With respect, there are ways forward on those issues, not least the idea of a joint report to be completed by a defendant and the claimant together. It would be easy for the Health Secretary to address that by ordering individual chief executives, particularly in relation to cerebral palsy cases, to provide an independent expert’s report assessing the birth. If that happened, litigation would go down, as would the funding to the taxpayer, and we would have speedier and better resolution of these issues. I regret to say that those sorts of things have been said by a number of Members in both Houses in the past and no one has addressed it. However, I stress that that is a matter for the Health Secretary, rather than one that arises out of the Bill.

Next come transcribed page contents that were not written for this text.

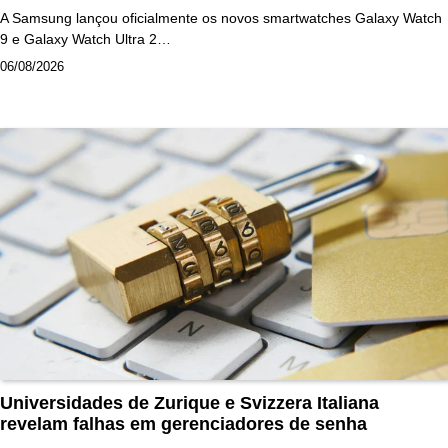
A Samsung lançou oficialmente os novos smartwatches Galaxy Watch
9 e Galaxy Watch Ultra 2…
06/08/2026
Universidades de Zurique e Svizzera Italiana
revelam falhas em gerenciadores de senha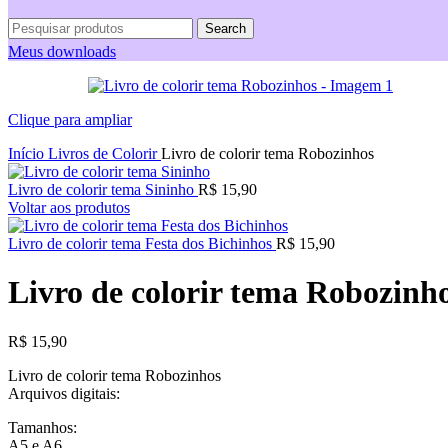
Search
Meus downloads
Clique para ampliar
Início
Livros de Colorir
Livro de colorir tema Robozinhos
Livro de colorir tema Sininho
R$
15,90
Voltar aos produtos
Livro de colorir tema Festa dos Bichinhos
R$
15,90
Livro de colorir tema Robozinh
R$
15,90
Livro de colorir tema Robozinhos
Arquivos digitais:
Tamanhos:
A5 e A6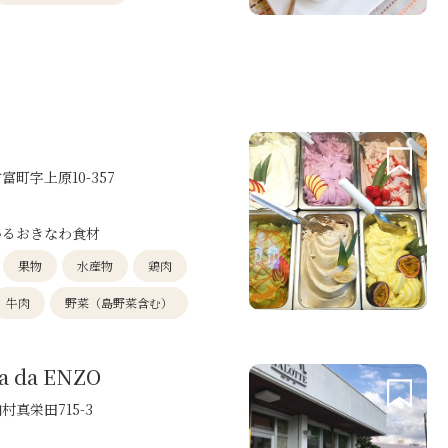
富町字上原10-357
いるおきなわ食材
果物
水産物
鶏肉
牛肉
野菜（島野菜含む）
ia da ENZO
村真栄田715-3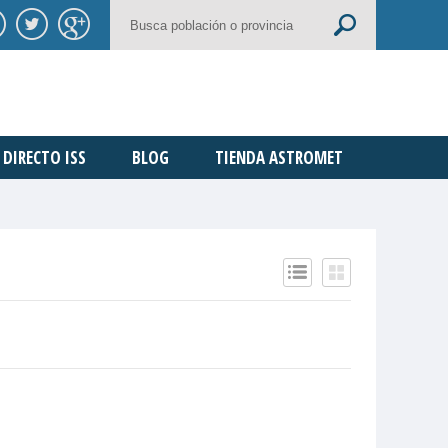
DIRECTO ISS
BLOG
TIENDA ASTROMET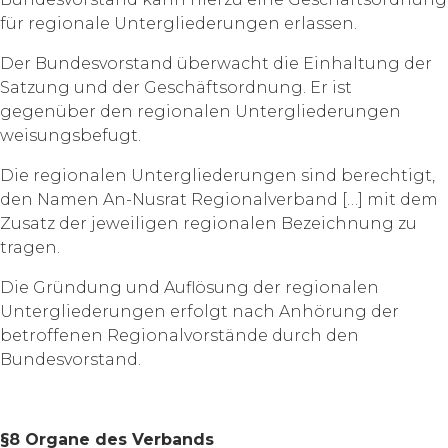
für regionale Untergliederungen erlassen.
Der Bundesvorstand überwacht die Einhaltung der
Satzung und der Geschäftsordnung. Er ist
gegenüber den regionalen Untergliederungen
weisungsbefugt.
Die regionalen Untergliederungen sind berechtigt,
den Namen An-Nusrat Regionalverband […] mit dem
Zusatz der jeweiligen regionalen Bezeichnung zu
tragen.
Die Gründung und Auflösung der regionalen
Untergliederungen erfolgt nach Anhörung der
betroffenen Regionalvorstände durch den
Bundesvorstand.
§8 Organe des Verbands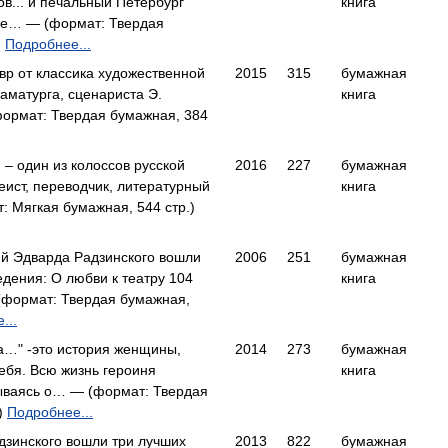
в... и печальный Петербург
книга
гие… — (формат: Твердая
)
Подробнее...
вр от классика художественной
2015
315
бумажная
раматурга, сценариста Э.
книга
ормат: Твердая бумажная, 384
– один из колоссов русской
2016
227
бумажная
сеист, переводчик, литературный
книга
 Мягкая бумажная, 544 стр.)
ий Эдварда Радзинского вошли
2006
251
бумажная
дения: О любви к театру 104
книга
формат: Твердая бумажная,
...
а…" -это история женщины,
2014
273
бумажная
ебя. Всю жизнь героиня
книга
ываясь о… — (формат: Твердая
.)
Подробнее...
дзинского вошли три лучших
2013
822
бумажная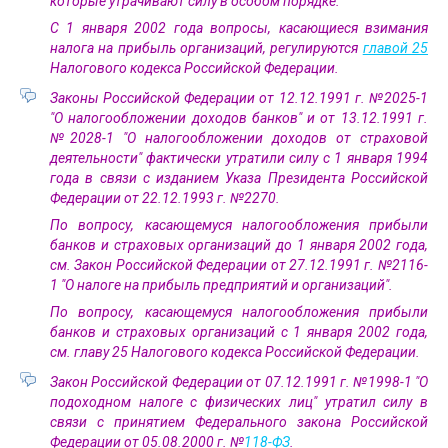
которые утрачивают силу в особом порядке.
С 1 января 2002 года вопросы, касающиеся взимания
налога на прибыль организаций, регулируются
главой 25
Налогового кодекса Российской Федерации.
Законы Российской Федерации от 12.12.1991 г. №2025-1
"О налогообложении доходов банков" и от 13.12.1991 г.
№2028-1 "О налогообложении доходов от страховой
деятельности" фактически утратили силу c 1 января 1994
года в связи с изданием Указа Президента Российской
Федерации от 22.12.1993 г. №2270.
По вопросу, касающемуся налогообложения прибыли
банков и страховых организаций до 1 января 2002 года,
см. Закон Российской Федерации от 27.12.1991 г. №2116-
1 "О налоге на прибыль предприятий и организаций".
По вопросу, касающемуся налогообложения прибыли
банков и страховых организаций с 1 января 2002 года,
см. главу 25 Налогового кодекса Российской Федерации.
Закон Российской Федерации от 07.12.1991 г. №1998-1 "О
подоходном налоге с физических лиц" утратил силу в
связи с принятием Федерального закона Российской
Федерации от 05.08.2000 г. №
118-ФЗ
.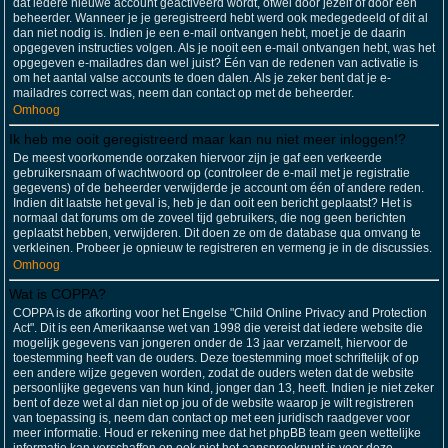
dat iedere nieuwe account geactiveerd wordt, ofwel door jezelf of door een
beheerder. Wanneer je je geregistreerd hebt werd ook medegedeeld of dit al
dan niet nodig is. Indien je een e-mail ontvangen hebt, moet je de daarin
opgegeven instructies volgen. Als je nooit een e-mail ontvangen hebt, was het
opgegeven e-mailadres dan wel juist? Één van de redenen van activatie is
om het aantal valse accounts te doen dalen. Als je zeker bent dat je e-
mailadres correct was, neem dan contact op met de beheerder.
Omhoog
Ik heb me ooit geregistreerd maar kan nu niet meer inloggen!?
De meest voorkomende oorzaken hiervoor zijn je gaf een verkeerde
gebruikersnaam of wachtwoord op (controleer de e-mail met je registratie
gegevens) of de beheerder verwijderde je account om één of andere reden.
Indien dit laatste het geval is, heb je dan ooit een bericht geplaatst? Het is
normaal dat forums om de zoveel tijd gebruikers, die nog geen berichten
geplaatst hebben, verwijderen. Dit doen ze om de database qua omvang te
verkleinen. Probeer je opnieuw te registreren en vermeng je in de discussies.
Omhoog
Wat is COPPA?
COPPA is de afkorting voor het Engelse "Child Online Privacy and Protection
Act". Dit is een Amerikaanse wet van 1998 die vereist dat iedere website die
mogelijk gegevens van jongeren onder de 13 jaar verzamelt, hiervoor de
toestemming heeft van de ouders. Deze toestemming moet schriftelijk of op
een andere wijze gegeven worden, zodat de ouders weten dat de website
persoonlijke gegevens van hun kind, jonger dan 13, heeft. Indien je niet zeker
bent of deze wet al dan niet op jou of de website waarop je wilt registreren
van toepassing is, neem dan contact op met een juridisch raadgever voor
meer informatie. Houd er rekening mee dat het phpBB team geen wettelijke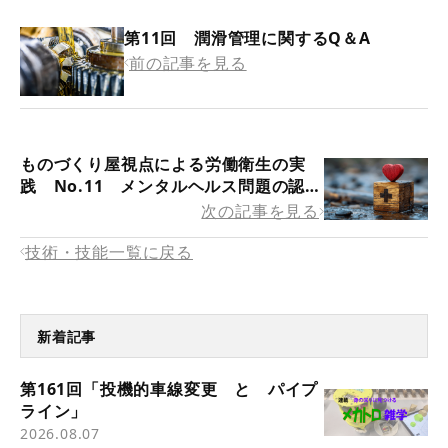
第11回 潤滑管理に関するQ＆A
前の記事を見る
ものづくり屋視点による労働衛生の実
践 No.11 メンタルヘルス問題の認識
と向き合う活動―その2
次の記事を見る
技術・技能一覧に戻る
新着記事
第161回「投機的車線変更 と パイプ
ライン」
2026.08.07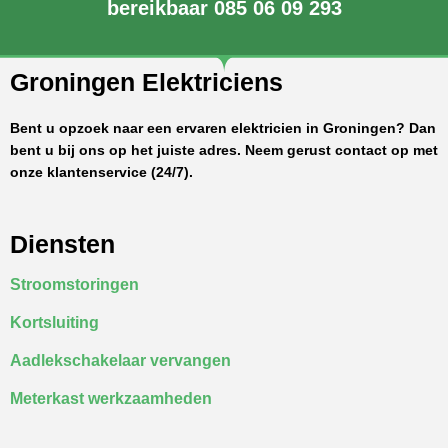
bereikbaar 085 06 09 293
Groningen Elektriciens
Bent u opzoek naar een ervaren elektricien in Groningen? Dan
bent u bij ons op het juiste adres. Neem gerust contact op met
onze klantenservice (24/7).
Diensten
Stroomstoringen
Kortsluiting
Aadlekschakelaar vervangen
Meterkast werkzaamheden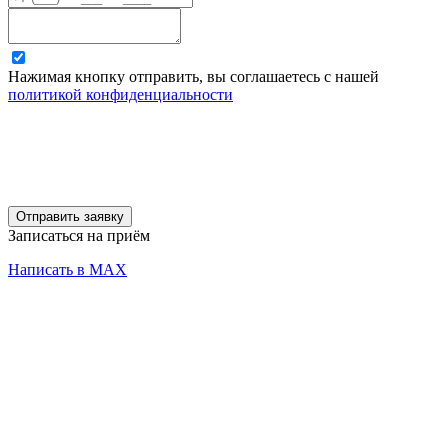
Нажимая кнопку отправить, вы соглашаетесь с нашей
политикой конфиденциальности
Отправить заявку
Записаться на приём
Написать в MAX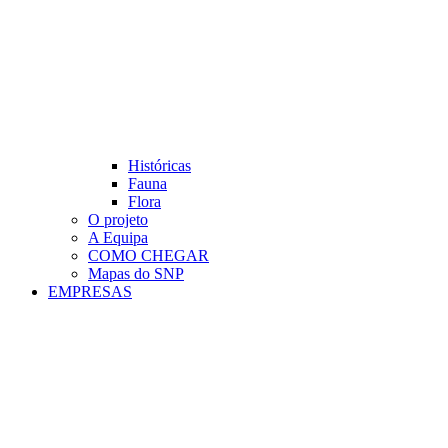
Históricas
Fauna
Flora
O projeto
A Equipa
COMO CHEGAR
Mapas do SNP
EMPRESAS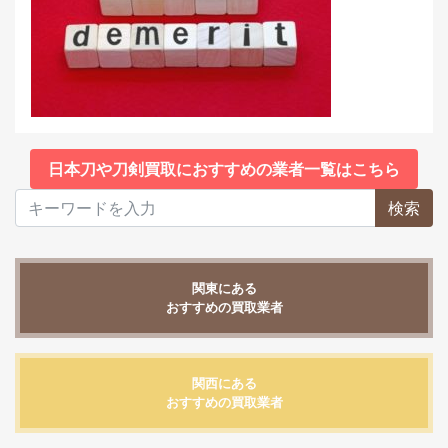
日本刀や刀剣買取におすすめの業者一覧はこちら
検索
関東にある
おすすめの買取業者
関西にある
おすすめの買取業者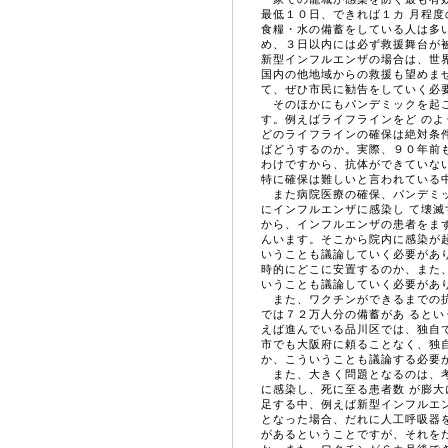
最低１０日、できれば１カ 月程
食糧・水の備蓄をしている人は多
め、３日以内には必ず救援舞台が
新型インフルエンザの場合は、世
国内の他地域からの救援も望めま
て、ぜひ市民に勧告をしていく必
そのほかにもパンデミックを起こ
す。例えばライフラインをど の
どのライフラインの確保は絶対条
ばどうするのか。実際、９０年前
わけですから、抗体ができていな
特に確保は難しいと言われている
また病院医療の確保、パンデミッ
にインフルエンザに感染し て壊
から、インフルエンザの患者をま
んいます。そこから院内に感染が
いうことも議論していく必要があ
時的にどこに安置するのか、また
いうことも議論していく必要があ
また、ワクチンができるまでの抗
では７２万人分の備蓄があ ると
えば進んでいる品川区では、独自
市でも大阪府に頼ることなく、独
か、こういうことも議論する必要が
また、大きく問題となるのは、考
に感染し、死に至る患者数 が膨
足する中、例えば新型インフルエ
となった場合、だれに人工呼吸器
があるということですが、それを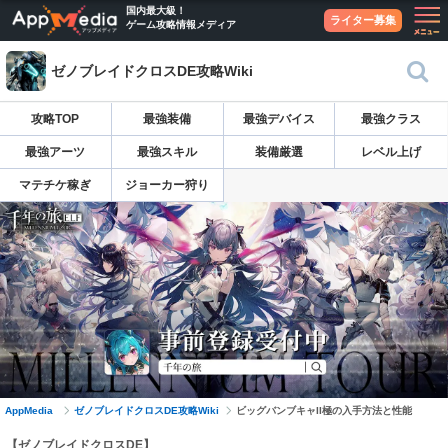
国内最大級！
ライター募集
ゲーム攻略情報メディア
ゼノブレイドクロスDE攻略Wiki
攻略TOP
最強装備
最強デバイス
最強クラス
最強アーツ
最強スキル
装備厳選
レベル上げ
マテチケ稼ぎ
ジョーカー狩り
AppMedia
ゼノブレイドクロスDE攻略Wiki
ビッグバンブキャII極の入手方法と性能
【ゼノブレイドクロスDE】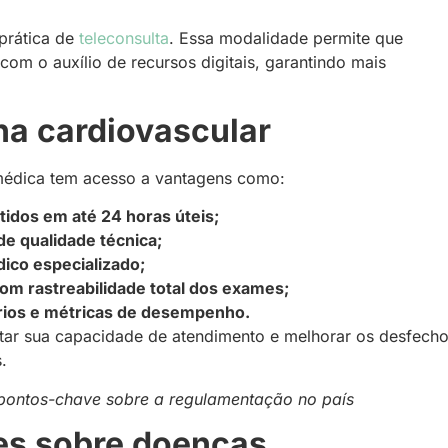
 prática de
teleconsulta
. Essa modalidade permite que
com o auxílio de recursos digitais, garantindo mais
na cardiovascular
o médica tem acesso a vantagens como:
tidos em até 24 horas úteis;
e qualidade técnica;
ico especializado;
om rastreabilidade total dos exames;
órios e métricas de desempenho.
tar sua capacidade de atendimento e melhorar os desfech
.
 pontos-chave sobre a regulamentação no país
es sobre doenças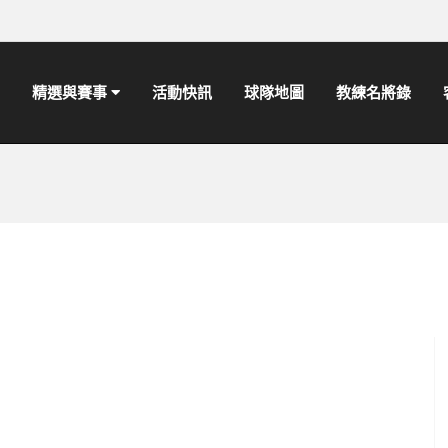
精選與賽事
活動快訊
球隊地圖
教練名將錄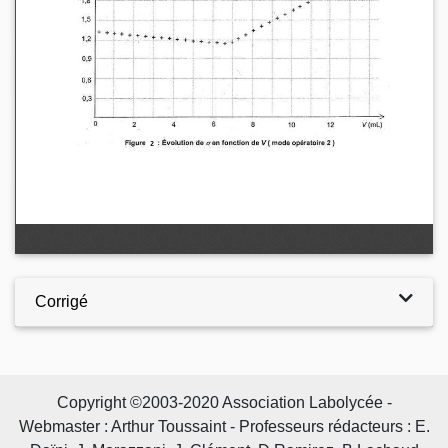
Corrigé
Copyright ©2003-2020 Association Labolycée -
Webmaster : Arthur Toussaint - Professeurs rédacteurs : E.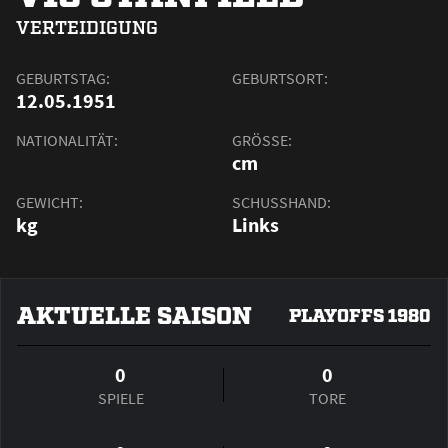
VERTEIDIGUNG
GEBURTSTAG:
GEBURTSORT:
12.05.1951
NATIONALITÄT:
GRÖSSE:
cm
GEWICHT:
SCHUSSHAND:
kg
Links
AKTUELLE SAISON
PLAYOFFS 1980
0
0
SPIELE
TORE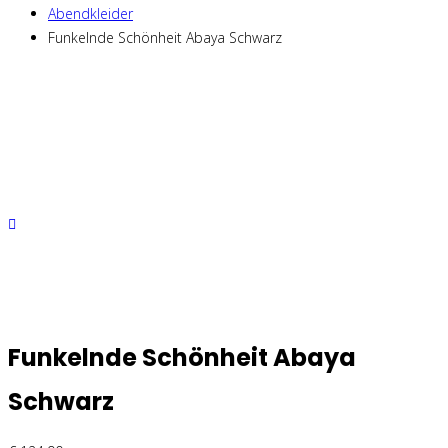
Abendkleider
Funkelnde Schönheit Abaya Schwarz
Funkelnde Schönheit Abaya
Schwarz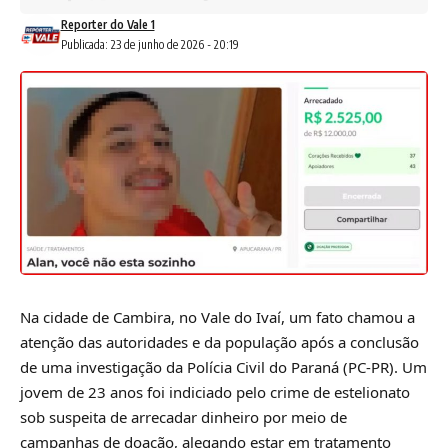
Reporter do Vale 1
Publicada: 23 de junho de 2026 - 20:19
Na cidade de Cambira, no Vale do Ivaí, um fato chamou a
atenção das autoridades e da população após a conclusão
de uma investigação da Polícia Civil do Paraná (PC-PR). Um
jovem de 23 anos foi indiciado pelo crime de estelionato
sob suspeita de arrecadar dinheiro por meio de
campanhas de doação, alegando estar em tratamento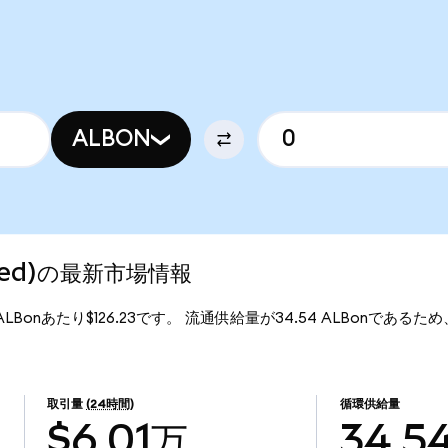
ALBON
nized)の最新市場情報
、1ALBonあたり$126.23です。 流通供給量が34.54 ALBonであるため、A
。
取引量
(24時間)
循環供給量
$6.01万
34.5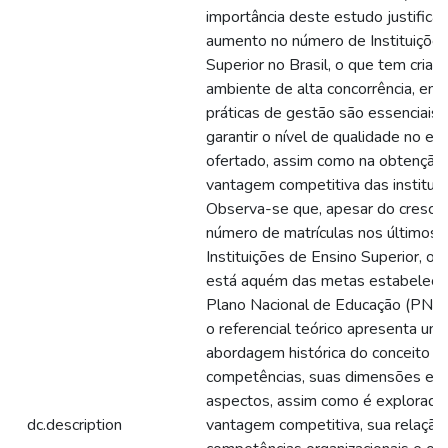
importância deste estudo justifica
aumento no número de Instituições
Superior no Brasil, o que tem cria
ambiente de alta concorrência, em
práticas de gestão são essenciais 
garantir o nível de qualidade no en
ofertado, assim como na obtenção
vantagem competitiva das instituiç
Observa-se que, apesar do cresci
número de matrículas nos últimos 
Instituições de Ensino Superior, o B
está aquém das metas estabeleci
Plano Nacional de Educação (PNE)
o referencial teórico apresenta um
abordagem histórica do conceito d
competências, suas dimensões e 
aspectos, assim como é explorado 
dc.description
vantagem competitiva, sua relaçã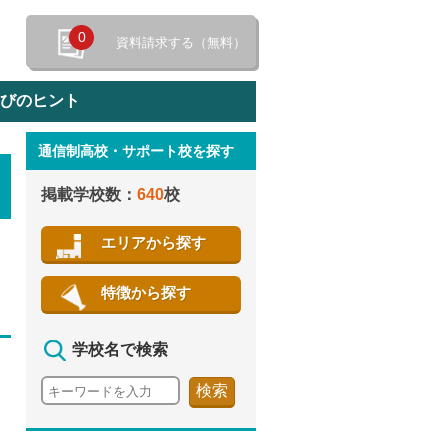
0
資料請求する（無料）
選びのヒント
通信制高校・サポート校を探す
特徴から探す
掲載学校数：
640
校
エリアから探す
特徴から探す
学校名で検索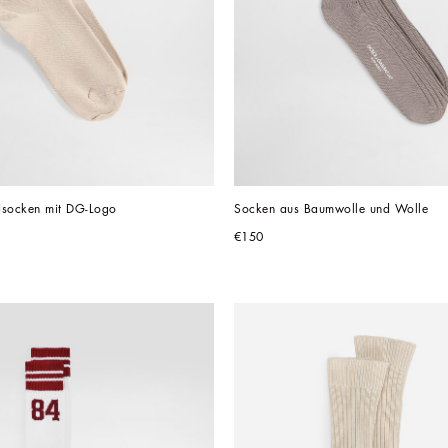
dsocken mit DG-Logo
Socken aus Baumwolle und Wolle
€150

I am conscious of the time and want to address the other points that have been made; I apologise that I did not do this on Second Reading, but clearly I could not be present in the House at the time. I accept entirely the points made by the hon. Member for Kingston upon Hull East about the fear of the loss of legal aid, and I will address individual children’s cases, in particular, in a moment. The fear of the loss of legal aid is not something that is new to the legal profession, or in relation to negligence or the practice of personal injury law. Those same issues arose throughout the 1990s and 2000 in relation to the Woolf reforms, and many of us who were practising barristers at the time were concerned that individual litigants would be unable to go to the personal injury courts or elsewhere and bring litigation. With no disrespect to the submissions made, the matter has not been resolved, and on this particular issue conditional fee agreements have without question filled the gap. They have been extremely successful—some, including certain Ministers, would say almost too successful—at filling the gap where legal aid previously existed.